Exercise requirements ::
Reproduce the listing below word for word, leaving out the pictures.

Listing from a data collection ::
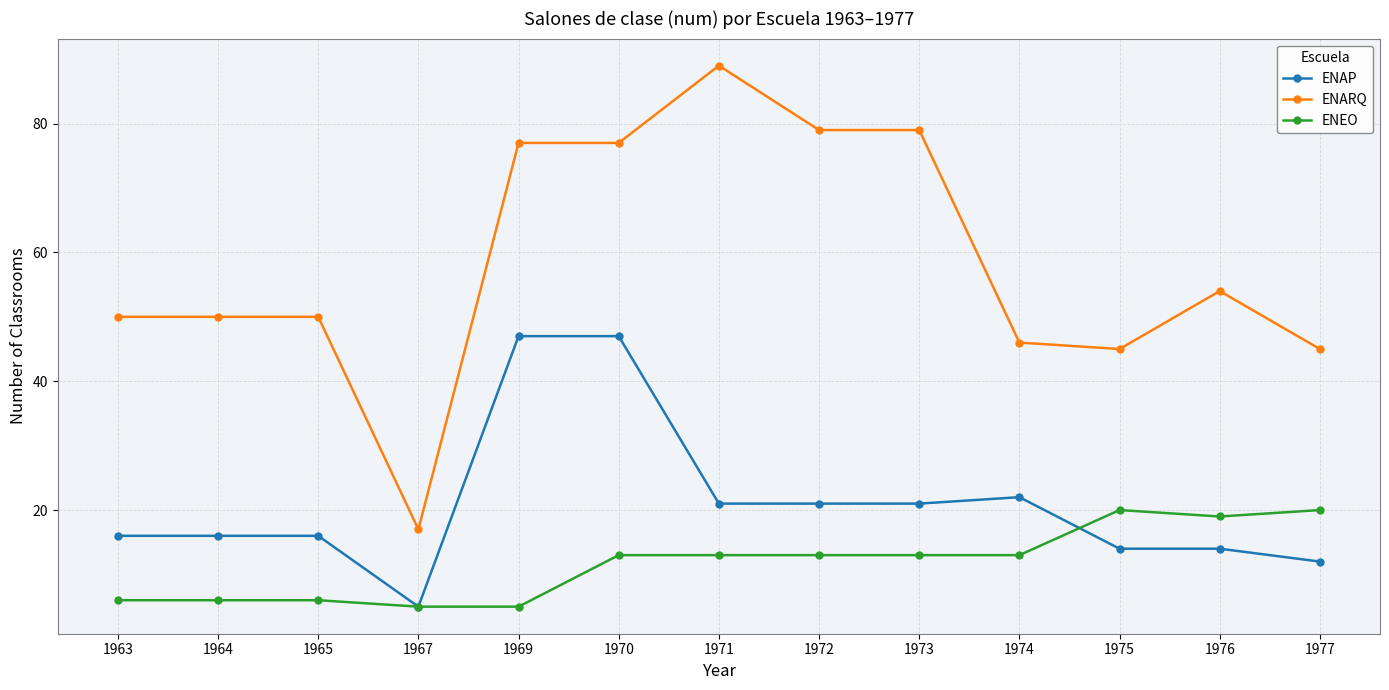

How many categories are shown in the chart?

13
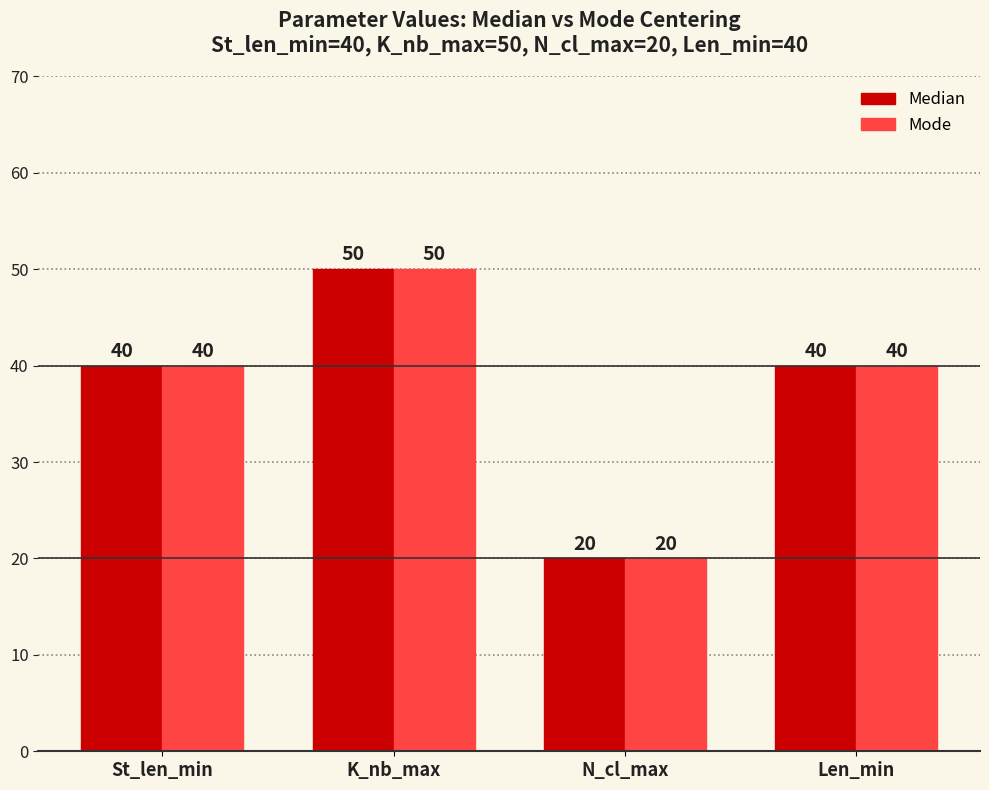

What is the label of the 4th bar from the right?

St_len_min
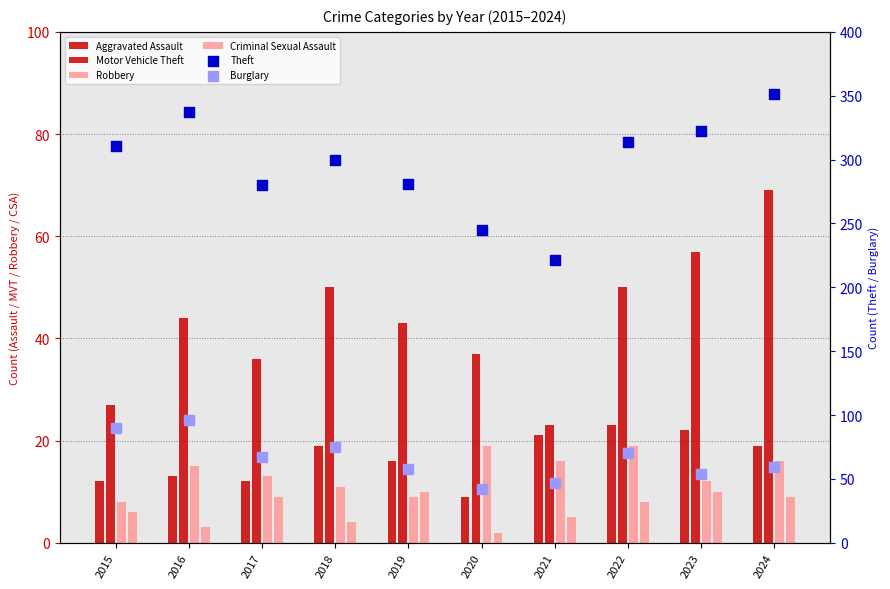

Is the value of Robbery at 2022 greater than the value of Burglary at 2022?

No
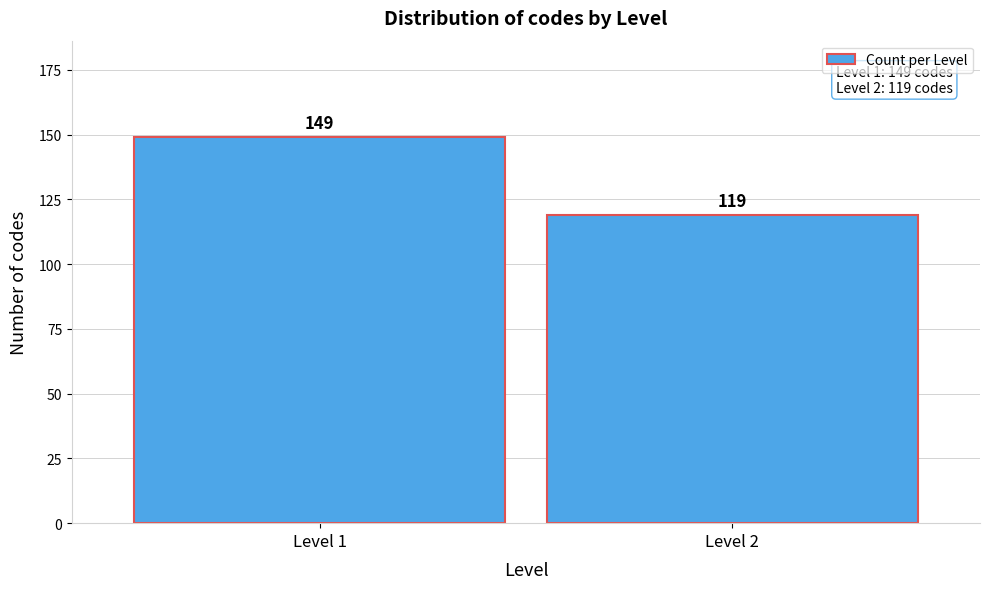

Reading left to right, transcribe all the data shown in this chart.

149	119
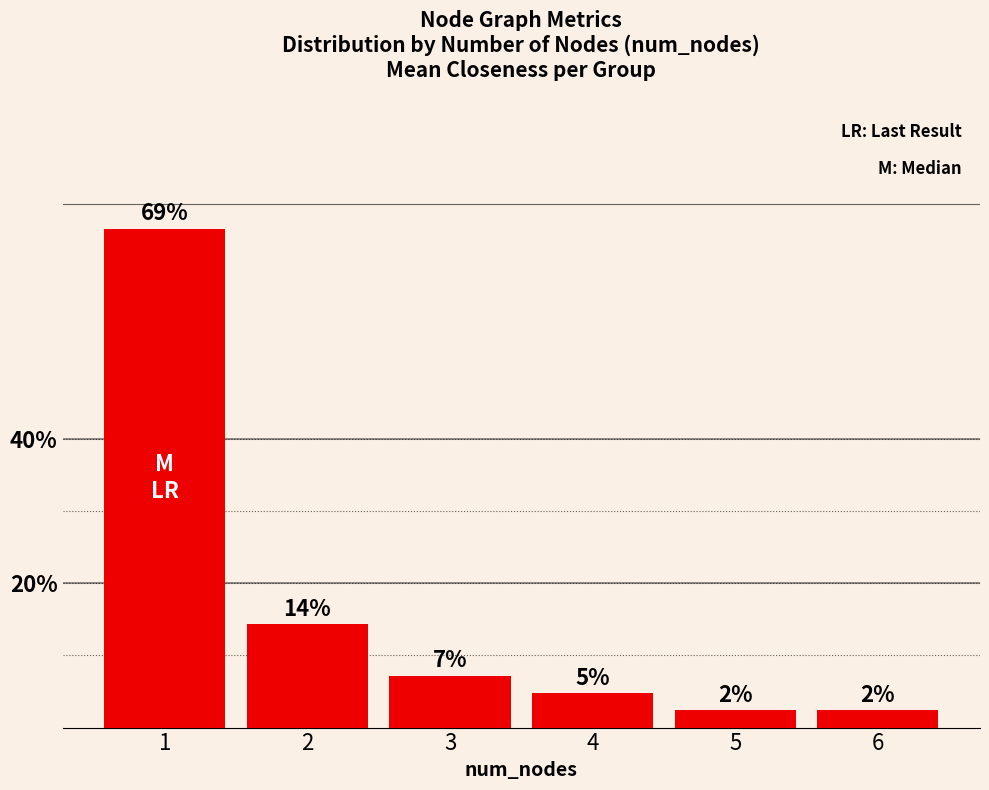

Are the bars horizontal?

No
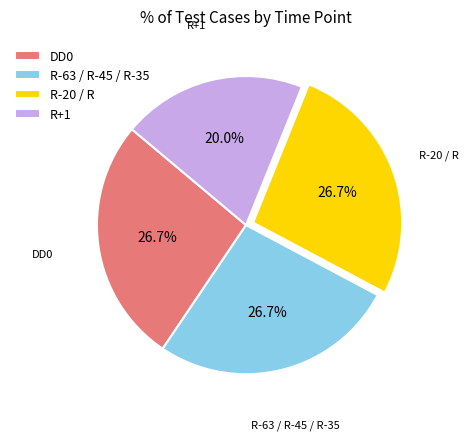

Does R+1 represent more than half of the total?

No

Finished task ::
How many categories are shown in the chart?

13

What is the label of the 4th bar from the right?

St_len_min

Is the value of Robbery at 2022 greater than the value of Burglary at 2022?

No

Reading left to right, transcribe all the data shown in this chart.

149	119

Are the bars horizontal?

No

Does R+1 represent more than half of the total?

No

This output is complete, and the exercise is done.